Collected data
○ ○ ○ ○

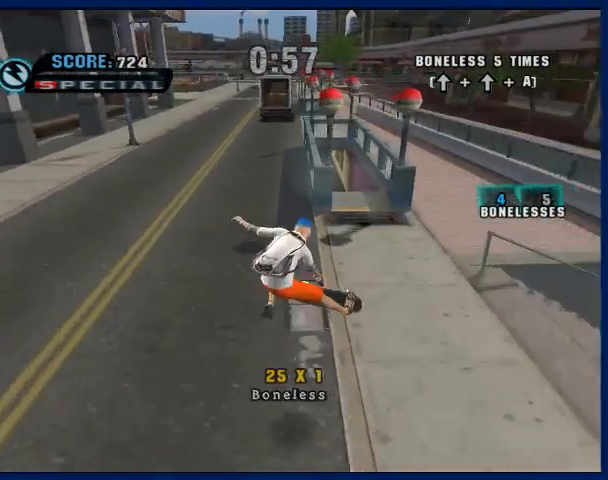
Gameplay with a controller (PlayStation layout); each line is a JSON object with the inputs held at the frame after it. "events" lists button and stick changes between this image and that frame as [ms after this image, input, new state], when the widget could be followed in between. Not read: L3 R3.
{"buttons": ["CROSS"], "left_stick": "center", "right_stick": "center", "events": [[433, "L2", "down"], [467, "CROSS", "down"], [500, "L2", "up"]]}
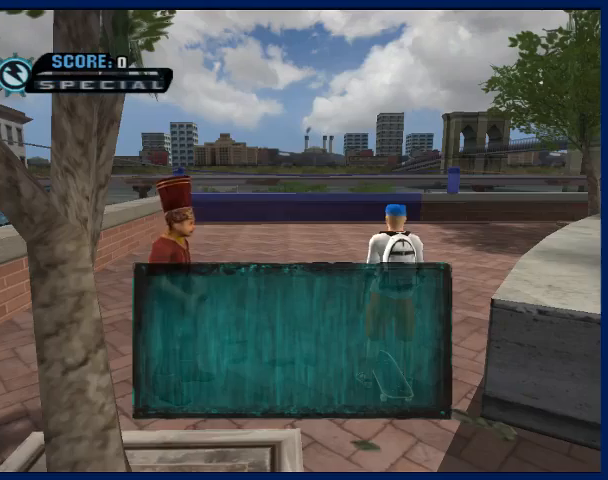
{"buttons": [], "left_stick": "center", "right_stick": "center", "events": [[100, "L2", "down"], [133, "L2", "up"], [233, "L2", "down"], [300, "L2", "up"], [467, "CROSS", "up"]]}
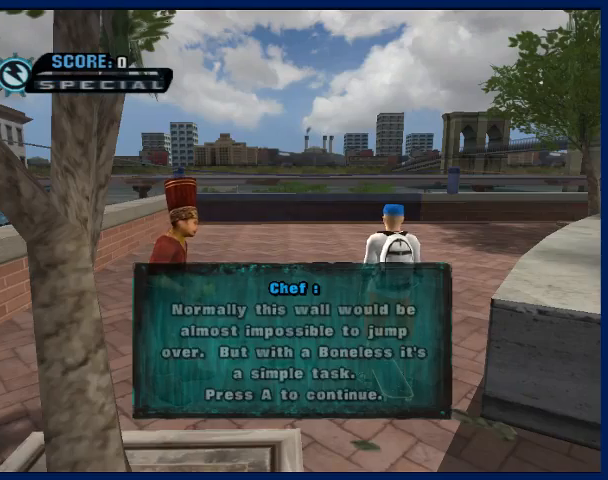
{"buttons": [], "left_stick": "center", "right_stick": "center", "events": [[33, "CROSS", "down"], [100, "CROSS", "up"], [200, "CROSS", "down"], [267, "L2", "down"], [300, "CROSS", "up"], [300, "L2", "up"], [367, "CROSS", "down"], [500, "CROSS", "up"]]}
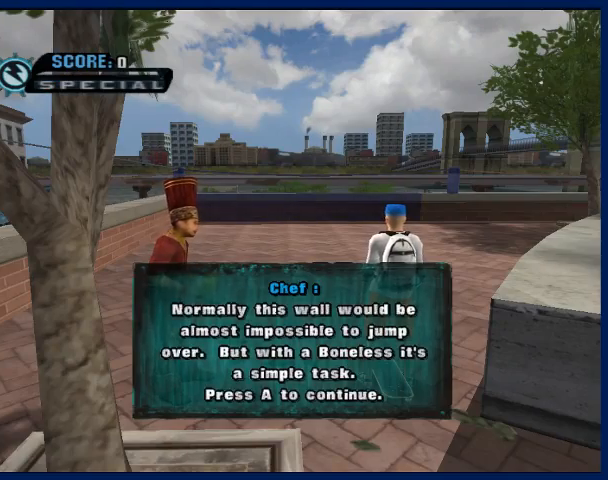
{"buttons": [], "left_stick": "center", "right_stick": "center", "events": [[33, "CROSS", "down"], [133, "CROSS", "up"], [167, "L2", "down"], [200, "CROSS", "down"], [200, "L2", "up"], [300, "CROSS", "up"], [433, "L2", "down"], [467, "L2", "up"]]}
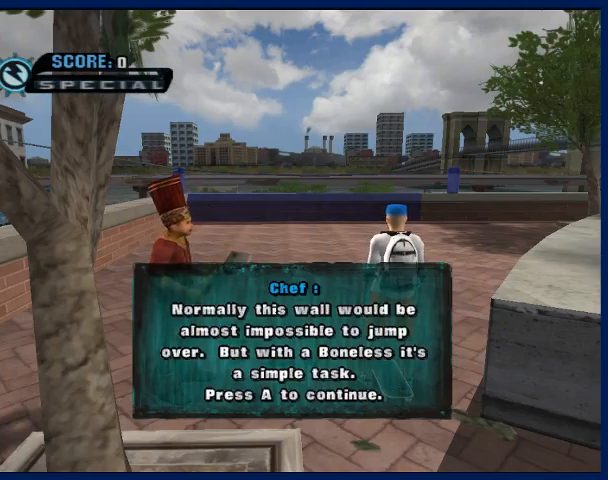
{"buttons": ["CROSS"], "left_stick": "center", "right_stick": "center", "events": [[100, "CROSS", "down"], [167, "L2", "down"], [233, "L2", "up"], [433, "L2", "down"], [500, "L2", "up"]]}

○ ○ ○ ○

Retype all the data exactly; skip the pictures.

Gameplay with a controller (PlayStation layout); each line is a JSON object with the inputs held at the frame after it. "events" lists button and stick changes between this image and that frame as [ms after this image, input, new state], when the widget could be followed in between. Not read: L3 R3.
{"buttons": ["CROSS"], "left_stick": "center", "right_stick": "center", "events": [[433, "L2", "down"], [467, "CROSS", "down"], [500, "L2", "up"]]}
{"buttons": [], "left_stick": "center", "right_stick": "center", "events": [[100, "L2", "down"], [133, "L2", "up"], [233, "L2", "down"], [300, "L2", "up"], [467, "CROSS", "up"]]}
{"buttons": [], "left_stick": "center", "right_stick": "center", "events": [[33, "CROSS", "down"], [100, "CROSS", "up"], [200, "CROSS", "down"], [267, "L2", "down"], [300, "CROSS", "up"], [300, "L2", "up"], [367, "CROSS", "down"], [500, "CROSS", "up"]]}
{"buttons": [], "left_stick": "center", "right_stick": "center", "events": [[33, "CROSS", "down"], [133, "CROSS", "up"], [167, "L2", "down"], [200, "CROSS", "down"], [200, "L2", "up"], [300, "CROSS", "up"], [433, "L2", "down"], [467, "L2", "up"]]}
{"buttons": ["CROSS"], "left_stick": "center", "right_stick": "center", "events": [[100, "CROSS", "down"], [167, "L2", "down"], [233, "L2", "up"], [433, "L2", "down"], [500, "L2", "up"]]}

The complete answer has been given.